## Exercise requirements
Please copy each line of the records below that includes the word "left".

## Data for analysis

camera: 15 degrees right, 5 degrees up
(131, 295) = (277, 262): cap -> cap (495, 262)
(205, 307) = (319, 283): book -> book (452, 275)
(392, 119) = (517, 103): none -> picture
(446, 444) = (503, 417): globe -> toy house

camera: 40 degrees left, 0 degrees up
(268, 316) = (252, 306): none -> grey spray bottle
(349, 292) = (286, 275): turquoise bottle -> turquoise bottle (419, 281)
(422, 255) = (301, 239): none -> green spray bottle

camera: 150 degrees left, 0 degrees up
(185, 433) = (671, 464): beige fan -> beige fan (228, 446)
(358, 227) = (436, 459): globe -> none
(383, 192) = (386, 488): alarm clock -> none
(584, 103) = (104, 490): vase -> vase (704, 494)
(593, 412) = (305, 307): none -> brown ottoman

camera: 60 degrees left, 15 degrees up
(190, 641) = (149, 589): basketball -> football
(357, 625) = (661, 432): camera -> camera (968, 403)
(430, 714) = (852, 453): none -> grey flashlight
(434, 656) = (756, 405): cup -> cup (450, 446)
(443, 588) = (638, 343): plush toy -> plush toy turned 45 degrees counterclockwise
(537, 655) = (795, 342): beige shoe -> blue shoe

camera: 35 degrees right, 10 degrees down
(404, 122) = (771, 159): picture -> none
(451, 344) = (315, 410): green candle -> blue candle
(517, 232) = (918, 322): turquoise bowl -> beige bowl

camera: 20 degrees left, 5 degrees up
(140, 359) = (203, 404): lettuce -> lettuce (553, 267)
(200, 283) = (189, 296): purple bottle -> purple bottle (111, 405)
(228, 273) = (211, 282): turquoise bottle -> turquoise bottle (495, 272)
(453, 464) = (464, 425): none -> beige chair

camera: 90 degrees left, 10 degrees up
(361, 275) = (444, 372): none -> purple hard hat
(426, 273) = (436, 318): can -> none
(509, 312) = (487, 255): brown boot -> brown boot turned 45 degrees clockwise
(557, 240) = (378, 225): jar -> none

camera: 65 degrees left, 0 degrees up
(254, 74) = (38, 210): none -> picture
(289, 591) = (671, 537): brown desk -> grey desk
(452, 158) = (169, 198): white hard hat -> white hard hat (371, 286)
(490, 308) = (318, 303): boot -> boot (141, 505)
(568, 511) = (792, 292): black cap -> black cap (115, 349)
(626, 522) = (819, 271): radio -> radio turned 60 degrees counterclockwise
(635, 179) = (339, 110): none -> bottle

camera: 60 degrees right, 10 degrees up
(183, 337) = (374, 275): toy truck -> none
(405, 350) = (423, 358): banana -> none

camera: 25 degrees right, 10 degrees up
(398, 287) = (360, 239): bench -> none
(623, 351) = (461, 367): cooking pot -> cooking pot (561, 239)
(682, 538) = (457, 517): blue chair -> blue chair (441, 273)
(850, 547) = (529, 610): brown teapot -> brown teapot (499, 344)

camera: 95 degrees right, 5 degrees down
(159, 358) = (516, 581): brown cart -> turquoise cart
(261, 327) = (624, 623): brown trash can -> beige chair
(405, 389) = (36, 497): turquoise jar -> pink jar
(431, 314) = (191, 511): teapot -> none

## Exercise response
camera: 40 degrees left, 0 degrees up
camera: 150 degrees left, 0 degrees up
camera: 60 degrees left, 15 degrees up
camera: 20 degrees left, 5 degrees up
camera: 90 degrees left, 10 degrees up
camera: 65 degrees left, 0 degrees up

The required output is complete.